Énoncé —
Prolongez l'extrait cité ci-dessous, consacré au passage de l'art martial sportif à l'art martial véritable, en reprenant juste après sa dernière phrase.

Cependant, à mon sens, le passage par « l’art martial sportif » est indispensable pour débuter « l’art martial véritable ». Ce passage apporte une certaine expérience du combat conventionnel … et il n’est pas négligeable d’en connaître les « faiblesses ».
Il est déraisonnable de vouloir (par autosatisfaction) sauter cette étape. Il est toujours déraisonnable, dans quelque domaine que ce soit, de vouloir prendre un raccourci. D’autant que l’on ne peut rien faire seul en art martial, il faut s’exercer avec des partenaires et on ne peut en trouver de valables que dans un dojo de budo.
Derrière « l’art martial sportif » il y a « l’art guerrier véritable » et dans ce dernier, qu’il soit Oriental ou Occidental, le paradoxe est que plus on prend de l’âge, plus on s’y passionne, plus on progresse et on devient efficace.

Données affichées —
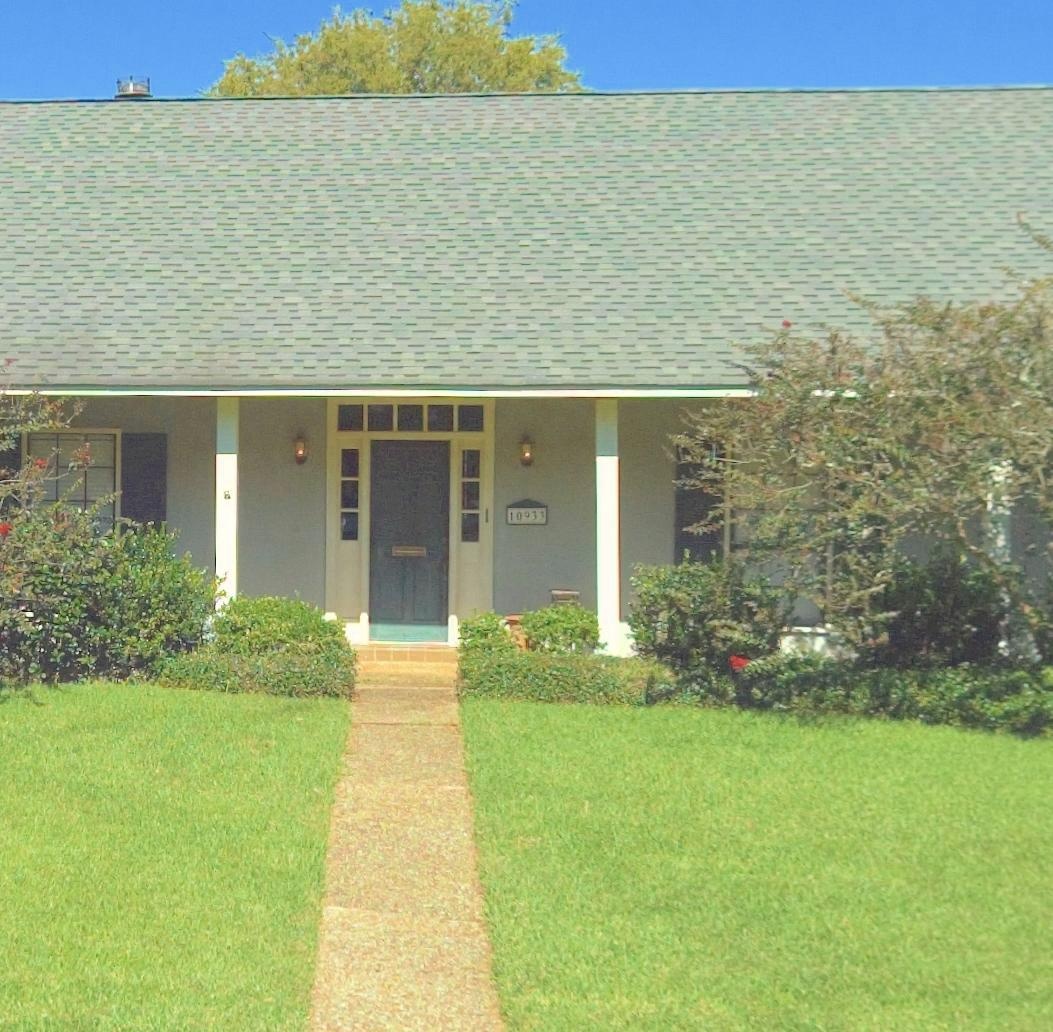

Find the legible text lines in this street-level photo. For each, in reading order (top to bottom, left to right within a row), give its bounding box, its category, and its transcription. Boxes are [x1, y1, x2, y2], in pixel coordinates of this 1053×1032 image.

Réponse —
Lorsque les championnats de karate furent décidés, les karateka d’esprit guerrier, disons kakuto karateka japonais, estimèrent déshonorant d’y participer, du fait que le championnat développe l’ego à bon compte (les techniques les plus dangereuses, donc les plus efficaces, ayant été abandonnées). Pour ces « guerriers », l’art du combat pour sauver sa vie n’est pas un jeu et en combat ultime, sans règles, les chances de survie sont minimes si l’on ne supprime pas l’ego. Il n’est plus question de « styles », on est seul face à son destin.
Lorsque furent adoptées les catégories de poids en karate sportif, ce fut le mépris. C’était reconnaître l’insuffisance du karate sport par rapport à « l’art guerrier de la main de Chine » véritable. Je suis d’accord, mais je n’irai pas jusqu’au mépris. Bien au contraire, j’en suis ravi. Pourquoi ? Je vais vous le dire.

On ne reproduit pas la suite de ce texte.